DIRECTIONS: Each of the records below must be reproduced exactly.

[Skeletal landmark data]
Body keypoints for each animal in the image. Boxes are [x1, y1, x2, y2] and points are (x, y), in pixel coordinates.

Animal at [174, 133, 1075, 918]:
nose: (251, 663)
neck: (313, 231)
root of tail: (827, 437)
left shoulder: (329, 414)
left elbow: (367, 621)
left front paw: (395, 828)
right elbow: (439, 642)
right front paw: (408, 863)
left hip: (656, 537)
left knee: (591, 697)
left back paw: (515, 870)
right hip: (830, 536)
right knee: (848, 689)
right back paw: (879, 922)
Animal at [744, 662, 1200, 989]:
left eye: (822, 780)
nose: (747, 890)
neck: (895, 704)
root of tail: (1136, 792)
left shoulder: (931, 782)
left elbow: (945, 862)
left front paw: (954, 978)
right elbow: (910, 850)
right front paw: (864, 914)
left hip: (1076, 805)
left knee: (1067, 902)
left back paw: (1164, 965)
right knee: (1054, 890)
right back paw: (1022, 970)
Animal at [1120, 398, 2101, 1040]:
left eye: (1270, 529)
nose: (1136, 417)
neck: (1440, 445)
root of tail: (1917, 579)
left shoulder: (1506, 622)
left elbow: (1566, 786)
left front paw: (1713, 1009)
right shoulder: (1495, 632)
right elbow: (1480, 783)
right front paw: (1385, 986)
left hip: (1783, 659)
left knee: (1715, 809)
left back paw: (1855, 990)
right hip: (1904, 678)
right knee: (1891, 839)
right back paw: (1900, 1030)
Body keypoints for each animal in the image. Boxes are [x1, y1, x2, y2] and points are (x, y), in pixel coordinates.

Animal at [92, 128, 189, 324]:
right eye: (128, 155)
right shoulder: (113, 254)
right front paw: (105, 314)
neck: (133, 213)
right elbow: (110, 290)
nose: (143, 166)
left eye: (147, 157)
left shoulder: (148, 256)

EXERCISE OUTPUT:
Body keypoints for each animal in the image. Boxes are [x1, y1, x2, y2] and points are (x, y), in pixel coordinates.

Animal at [174, 133, 1075, 918]:
nose: (251, 663)
neck: (313, 231)
root of tail: (827, 437)
left shoulder: (329, 414)
left elbow: (367, 621)
left front paw: (395, 828)
right elbow: (439, 642)
right front paw: (408, 863)
left hip: (656, 537)
left knee: (591, 697)
left back paw: (515, 870)
right hip: (830, 536)
right knee: (848, 689)
right back paw: (879, 922)
Animal at [744, 662, 1200, 989]:
left eye: (822, 780)
nose: (747, 890)
neck: (895, 704)
root of tail: (1136, 792)
left shoulder: (931, 782)
left elbow: (945, 862)
left front paw: (954, 978)
right elbow: (910, 850)
right front paw: (864, 914)
left hip: (1076, 805)
left knee: (1067, 902)
left back paw: (1164, 965)
right knee: (1054, 890)
right back paw: (1022, 970)
Animal at [1120, 398, 2101, 1040]:
left eye: (1270, 529)
nose: (1136, 417)
neck: (1440, 445)
root of tail: (1917, 579)
left shoulder: (1506, 622)
left elbow: (1566, 786)
left front paw: (1713, 1009)
right shoulder: (1495, 632)
right elbow: (1480, 783)
right front paw: (1385, 986)
left hip: (1783, 659)
left knee: (1715, 809)
left back paw: (1855, 990)
right hip: (1904, 678)
right knee: (1891, 839)
right back paw: (1900, 1030)
Body keypoints for each animal in the image. Boxes are [x1, y1, x2, y2] and points are (x, y), in pixel coordinates.

Animal at [92, 128, 189, 324]:
right eye: (128, 155)
right shoulder: (113, 254)
right front paw: (105, 314)
neck: (133, 213)
right elbow: (110, 290)
nose: (143, 166)
left eye: (147, 157)
left shoulder: (148, 256)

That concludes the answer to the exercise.